> [Listed records]:
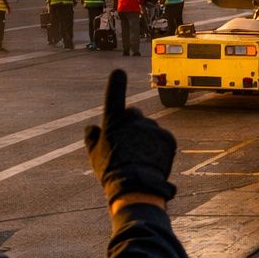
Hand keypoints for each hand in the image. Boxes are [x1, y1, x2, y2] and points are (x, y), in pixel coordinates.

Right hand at [83, 70, 176, 204]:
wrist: (136, 185)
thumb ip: (91, 138)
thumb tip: (90, 128)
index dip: (116, 83)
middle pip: (134, 114)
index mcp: (114, 121)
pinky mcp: (168, 137)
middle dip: (132, 123)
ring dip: (145, 137)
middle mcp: (134, 119)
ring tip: (140, 158)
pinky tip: (152, 160)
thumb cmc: (111, 170)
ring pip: (149, 128)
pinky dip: (159, 147)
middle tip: (128, 144)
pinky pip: (162, 139)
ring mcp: (152, 127)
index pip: (114, 96)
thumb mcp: (94, 155)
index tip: (119, 71)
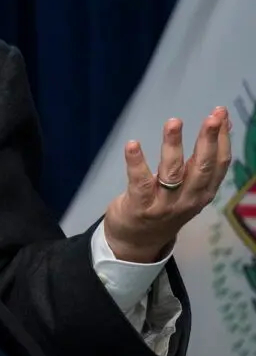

> [Prompt]: Set aside the pictures. Then return every line of the material above verbatim.

> [Response box]:
Hand keypoints for each hand in the image. Boxes are [x1, y1, x2, y2] and points are (x, y), in pixel coordinates.

Right hand at [83, 70, 176, 204]:
wrist: (136, 185)
thumb ip: (91, 138)
thumb tip: (90, 128)
index dip: (116, 83)
middle pip: (134, 114)
index mcp: (114, 121)
pinky mcp: (168, 137)
middle dip: (132, 123)
ring dip: (145, 137)
middle mcp: (134, 119)
ring tip: (140, 158)
pinky tip: (152, 160)
thumb cmc: (111, 170)
ring pip: (149, 128)
pinky dip: (159, 147)
middle tip: (128, 144)
pinky pip: (162, 139)
ring mcp: (152, 127)
index pip: (114, 96)
thumb mcp: (94, 155)
index tip: (119, 71)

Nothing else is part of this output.